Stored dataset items
○ ○ ○

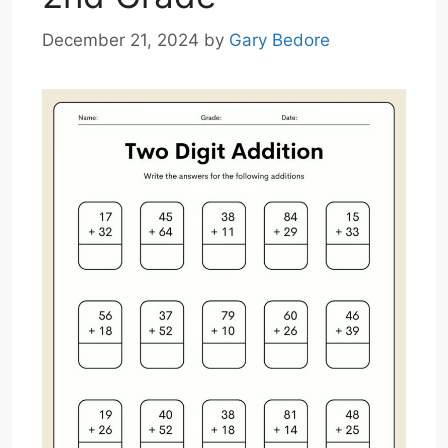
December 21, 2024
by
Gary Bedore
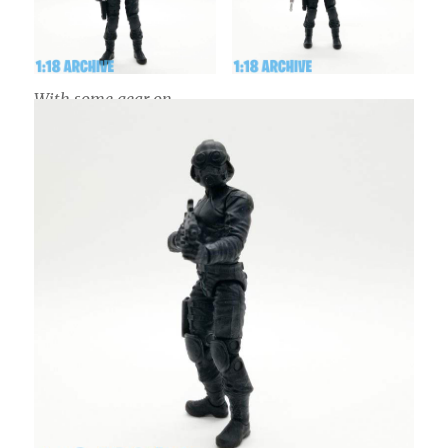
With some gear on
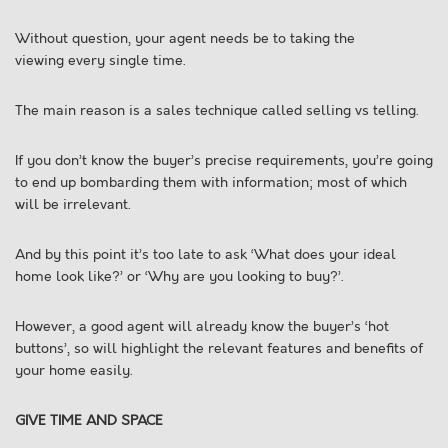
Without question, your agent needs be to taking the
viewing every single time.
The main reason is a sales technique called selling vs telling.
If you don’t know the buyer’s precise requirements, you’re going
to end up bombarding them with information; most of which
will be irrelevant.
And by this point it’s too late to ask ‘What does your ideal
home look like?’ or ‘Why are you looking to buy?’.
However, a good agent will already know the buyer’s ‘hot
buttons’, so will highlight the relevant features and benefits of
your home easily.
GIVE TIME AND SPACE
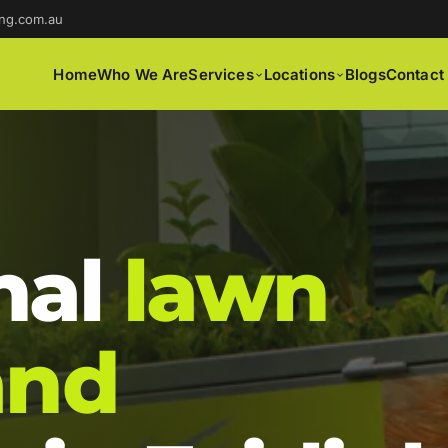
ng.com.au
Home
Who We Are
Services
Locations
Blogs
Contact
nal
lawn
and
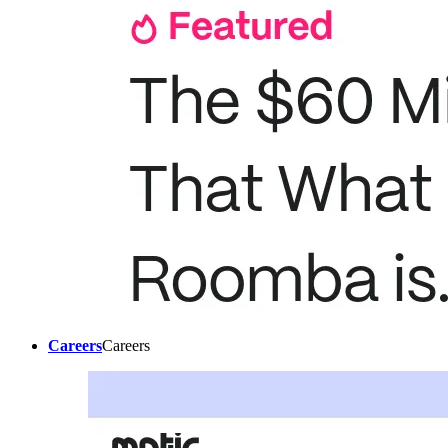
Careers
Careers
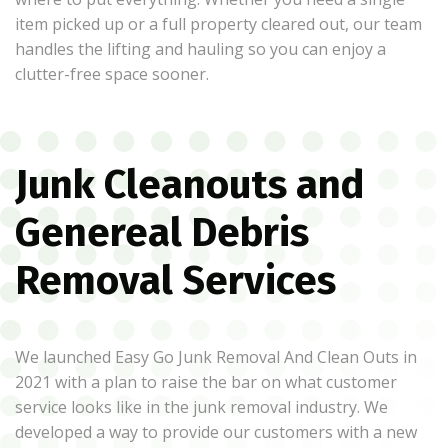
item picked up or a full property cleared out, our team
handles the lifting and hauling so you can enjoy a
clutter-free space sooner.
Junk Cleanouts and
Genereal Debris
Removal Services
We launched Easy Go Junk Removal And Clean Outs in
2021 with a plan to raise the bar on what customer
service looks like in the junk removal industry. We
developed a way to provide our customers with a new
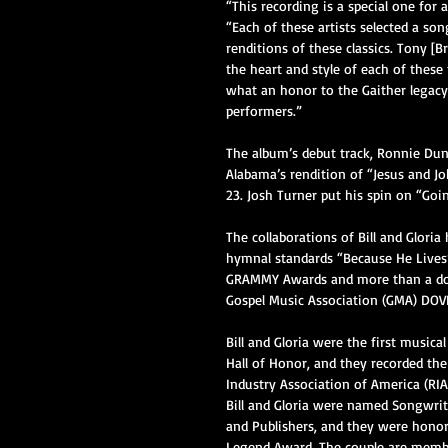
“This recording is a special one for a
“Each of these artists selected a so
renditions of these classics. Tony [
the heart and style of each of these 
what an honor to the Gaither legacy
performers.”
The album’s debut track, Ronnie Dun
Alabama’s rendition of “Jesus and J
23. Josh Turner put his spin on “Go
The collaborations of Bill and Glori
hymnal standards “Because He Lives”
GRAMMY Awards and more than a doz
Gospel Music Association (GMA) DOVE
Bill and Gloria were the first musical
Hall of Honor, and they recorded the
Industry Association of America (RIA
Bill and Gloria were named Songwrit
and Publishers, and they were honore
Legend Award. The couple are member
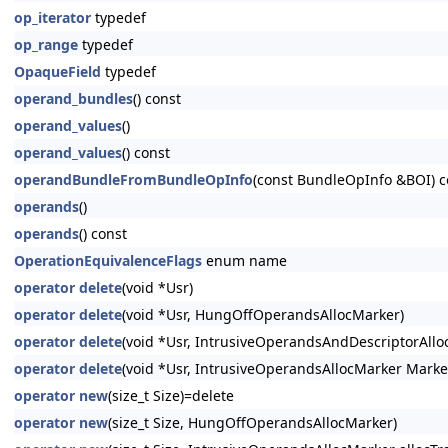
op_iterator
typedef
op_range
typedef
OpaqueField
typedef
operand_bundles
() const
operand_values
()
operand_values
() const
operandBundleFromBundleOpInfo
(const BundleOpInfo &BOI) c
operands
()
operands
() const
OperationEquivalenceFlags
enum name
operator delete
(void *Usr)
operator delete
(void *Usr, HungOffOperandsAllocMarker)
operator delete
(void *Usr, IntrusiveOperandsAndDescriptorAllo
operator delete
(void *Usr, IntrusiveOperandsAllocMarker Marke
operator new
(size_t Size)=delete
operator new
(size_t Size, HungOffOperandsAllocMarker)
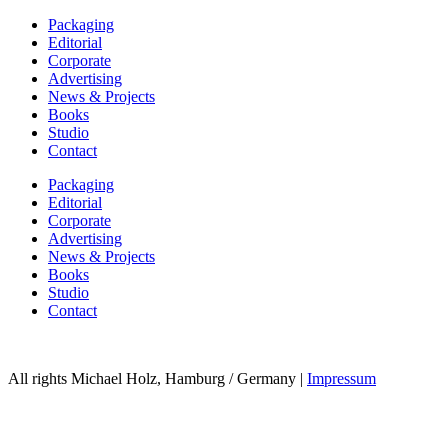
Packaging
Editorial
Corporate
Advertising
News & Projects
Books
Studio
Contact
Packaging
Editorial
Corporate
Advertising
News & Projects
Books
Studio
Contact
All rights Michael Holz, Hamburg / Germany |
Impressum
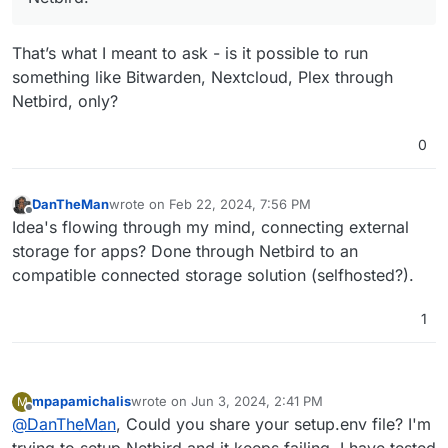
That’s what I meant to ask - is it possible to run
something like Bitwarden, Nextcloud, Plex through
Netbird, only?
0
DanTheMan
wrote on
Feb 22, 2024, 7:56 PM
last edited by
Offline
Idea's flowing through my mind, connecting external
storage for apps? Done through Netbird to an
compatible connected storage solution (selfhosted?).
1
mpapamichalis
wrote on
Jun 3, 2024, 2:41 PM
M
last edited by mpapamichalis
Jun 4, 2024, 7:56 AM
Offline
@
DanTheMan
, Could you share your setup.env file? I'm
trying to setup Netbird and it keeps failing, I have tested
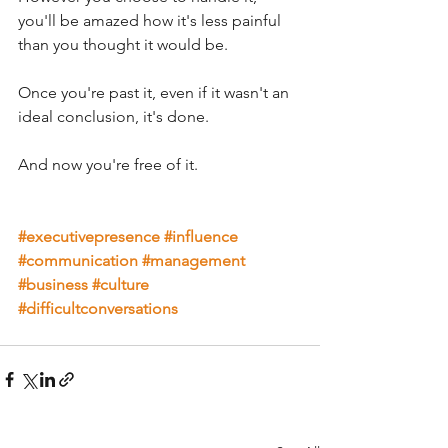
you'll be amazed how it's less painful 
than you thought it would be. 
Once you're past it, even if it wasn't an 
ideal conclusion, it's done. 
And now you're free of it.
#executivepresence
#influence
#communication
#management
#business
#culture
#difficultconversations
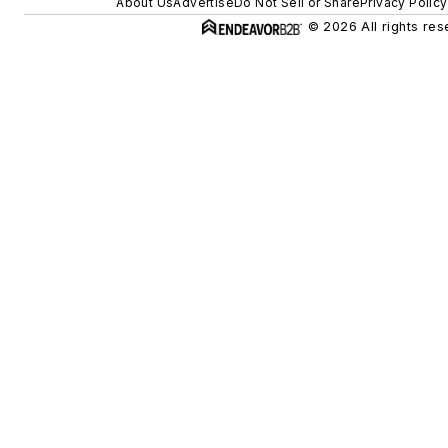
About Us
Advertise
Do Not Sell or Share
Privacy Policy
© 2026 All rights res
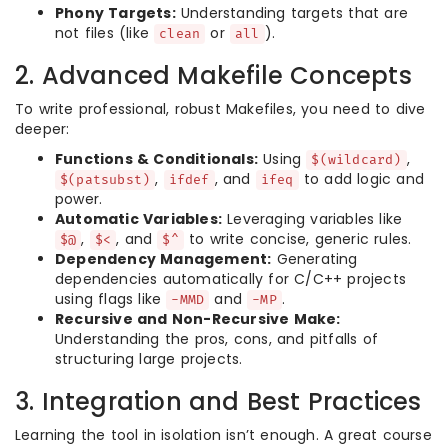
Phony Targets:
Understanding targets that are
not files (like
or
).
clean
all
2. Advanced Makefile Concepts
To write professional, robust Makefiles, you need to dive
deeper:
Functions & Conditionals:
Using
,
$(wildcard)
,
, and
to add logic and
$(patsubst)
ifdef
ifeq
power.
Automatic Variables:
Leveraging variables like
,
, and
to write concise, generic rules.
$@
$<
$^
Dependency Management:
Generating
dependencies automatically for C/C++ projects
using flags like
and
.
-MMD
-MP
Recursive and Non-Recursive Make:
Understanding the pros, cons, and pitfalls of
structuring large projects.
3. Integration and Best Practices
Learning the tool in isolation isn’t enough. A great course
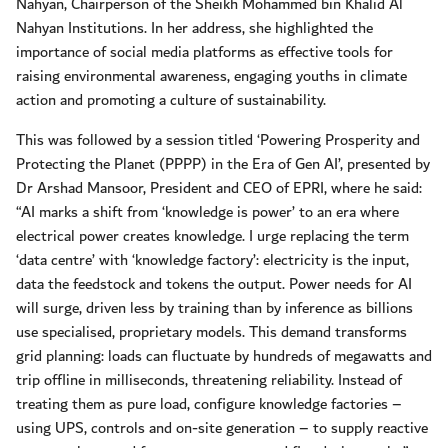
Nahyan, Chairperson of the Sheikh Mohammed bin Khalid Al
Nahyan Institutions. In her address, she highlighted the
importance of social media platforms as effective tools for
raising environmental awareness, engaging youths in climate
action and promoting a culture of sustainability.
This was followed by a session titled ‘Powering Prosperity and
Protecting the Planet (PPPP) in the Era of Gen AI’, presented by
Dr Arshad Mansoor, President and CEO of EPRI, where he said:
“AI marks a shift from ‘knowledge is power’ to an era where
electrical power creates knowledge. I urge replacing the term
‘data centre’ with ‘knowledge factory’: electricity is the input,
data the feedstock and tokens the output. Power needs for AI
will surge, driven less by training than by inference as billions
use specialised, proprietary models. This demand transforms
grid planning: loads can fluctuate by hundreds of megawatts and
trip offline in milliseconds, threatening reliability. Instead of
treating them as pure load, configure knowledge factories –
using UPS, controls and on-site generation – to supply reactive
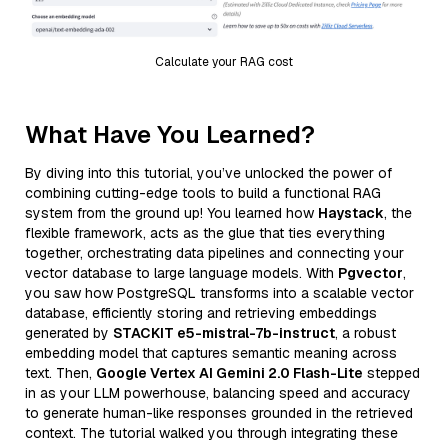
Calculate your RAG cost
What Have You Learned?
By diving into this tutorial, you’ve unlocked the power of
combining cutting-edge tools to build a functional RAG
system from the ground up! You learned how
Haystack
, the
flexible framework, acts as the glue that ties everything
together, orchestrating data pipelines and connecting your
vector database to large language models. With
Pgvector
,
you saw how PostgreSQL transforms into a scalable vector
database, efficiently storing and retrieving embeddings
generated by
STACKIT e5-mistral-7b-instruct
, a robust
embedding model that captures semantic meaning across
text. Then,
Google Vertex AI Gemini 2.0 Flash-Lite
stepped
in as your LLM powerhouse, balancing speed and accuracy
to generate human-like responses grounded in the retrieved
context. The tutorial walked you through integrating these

○ ○ ○

**JOB ITEM**
Reproduce the whole listing with each instance of "Bill and Gloria" swapped for "the Gaithers" and nothing else altered. Leave the pictures out.

**RESPONSE TO THE EXERCISE**
December 21, 2024
by
Gary Bedore
With some gear on
Without question, your agent needs be to taking the
viewing every single time.
The main reason is a sales technique called selling vs telling.
If you don’t know the buyer’s precise requirements, you’re going
to end up bombarding them with information; most of which
will be irrelevant.
And by this point it’s too late to ask ‘What does your ideal
home look like?’ or ‘Why are you looking to buy?’.
However, a good agent will already know the buyer’s ‘hot
buttons’, so will highlight the relevant features and benefits of
your home easily.
GIVE TIME AND SPACE
ng.com.au
Home
Who We Are
Services
Locations
Blogs
Contact
nal
lawn
and
Careers
Careers
item picked up or a full property cleared out, our team
handles the lifting and hauling so you can enjoy a
clutter-free space sooner.
Junk Cleanouts and
Genereal Debris
Removal Services
We launched Easy Go Junk Removal And Clean Outs in
2021 with a plan to raise the bar on what customer
service looks like in the junk removal industry. We
developed a way to provide our customers with a new
“This recording is a special one for a
“Each of these artists selected a so
renditions of these classics. Tony [
the heart and style of each of these 
what an honor to the Gaither legacy
performers.”
The album’s debut track, Ronnie Dun
Alabama’s rendition of “Jesus and J
23. Josh Turner put his spin on “Go
The collaborations of Bill and Glori
hymnal standards “Because He Lives”
GRAMMY Awards and more than a doz
Gospel Music Association (GMA) DOVE
the Gaithers were the first musical
Hall of Honor, and they recorded the
Industry Association of America (RIA
the Gaithers were named Songwrit
and Publishers, and they were honore
Legend Award. The couple are member
op_iterator
typedef
op_range
typedef
OpaqueField
typedef
operand_bundles
() const
operand_values
()
operand_values
() const
operandBundleFromBundleOpInfo
(const BundleOpInfo &BOI) c
operands
()
operands
() const
OperationEquivalenceFlags
enum name
operator delete
(void *Usr)
operator delete
(void *Usr, HungOffOperandsAllocMarker)
operator delete
(void *Usr, IntrusiveOperandsAndDescriptorAllo
operator delete
(void *Usr, IntrusiveOperandsAllocMarker Marke
operator new
(size_t Size)=delete
operator new
(size_t Size, HungOffOperandsAllocMarker)
Packaging
Editorial
Corporate
Advertising
News & Projects
Books
Studio
Contact
Packaging
Editorial
Corporate
Advertising
News & Projects
Books
Studio
Contact
All rights Michael Holz, Hamburg / Germany |
Impressum
That’s what I meant to ask - is it possible to run
something like Bitwarden, Nextcloud, Plex through
Netbird, only?
0
DanTheMan
wrote on
Feb 22, 2024, 7:56 PM
last edited by
Offline
Idea's flowing through my mind, connecting external
storage for apps? Done through Netbird to an
compatible connected storage solution (selfhosted?).
1
mpapamichalis
wrote on
Jun 3, 2024, 2:41 PM
M
last edited by mpapamichalis
Jun 4, 2024, 7:56 AM
Offline
@
DanTheMan
, Could you share your setup.env file? I'm
trying to setup Netbird and it keeps failing, I have tested
you'll be amazed how it's less painful 
than you thought it would be. 
Once you're past it, even if it wasn't an 
ideal conclusion, it's done. 
And now you're free of it.
#executivepresence
#influence
#communication
#management
#business
#culture
#difficultconversations
About Us
Advertise
Do Not Sell or Share
Privacy Policy
© 2026 All rights res
Phony Targets:
Understanding targets that are
not files (like
or
).
clean
all
2. Advanced Makefile Concepts
To write professional, robust Makefiles, you need to dive
deeper:
Functions & Conditionals:
Using
,
$(wildcard)
,
, and
to add logic and
$(patsubst)
ifdef
ifeq
power.
Automatic Variables:
Leveraging variables like
,
, and
to write concise, generic rules.
$@
$<
$^
Dependency Management:
Generating
dependencies automatically for C/C++ projects
using flags like
and
.
-MMD
-MP
Recursive and Non-Recursive Make:
Understanding the pros, cons, and pitfalls of
structuring large projects.
3. Integration and Best Practices
Learning the tool in isolation isn’t enough. A great course
Nahyan, Chairperson of the Sheikh Mohammed bin Khalid Al
Nahyan Institutions. In her address, she highlighted the
importance of social media platforms as effective tools for
raising environmental awareness, engaging youths in climate
action and promoting a culture of sustainability.
This was followed by a session titled ‘Powering Prosperity and
Protecting the Planet (PPPP) in the Era of Gen AI’, presented by
Dr Arshad Mansoor, President and CEO of EPRI, where he said:
“AI marks a shift from ‘knowledge is power’ to an era where
electrical power creates knowledge. I urge replacing the term
‘data centre’ with ‘knowledge factory’: electricity is the input,
data the feedstock and tokens the output. Power needs for AI
will surge, driven less by training than by inference as billions
use specialised, proprietary models. This demand transforms
grid planning: loads can fluctuate by hundreds of megawatts and
trip offline in milliseconds, threatening reliability. Instead of
treating them as pure load, configure knowledge factories –
using UPS, controls and on-site generation – to supply reactive
Calculate your RAG cost
What Have You Learned?
By diving into this tutorial, you’ve unlocked the power of
combining cutting-edge tools to build a functional RAG
system from the ground up! You learned how
Haystack
, the
flexible framework, acts as the glue that ties everything
together, orchestrating data pipelines and connecting your
vector database to large language models. With
Pgvector
,
you saw how PostgreSQL transforms into a scalable vector
database, efficiently storing and retrieving embeddings
generated by
STACKIT e5-mistral-7b-instruct
, a robust
embedding model that captures semantic meaning across
text. Then,
Google Vertex AI Gemini 2.0 Flash-Lite
stepped
in as your LLM powerhouse, balancing speed and accuracy
to generate human-like responses grounded in the retrieved
context. The tutorial walked you through integrating these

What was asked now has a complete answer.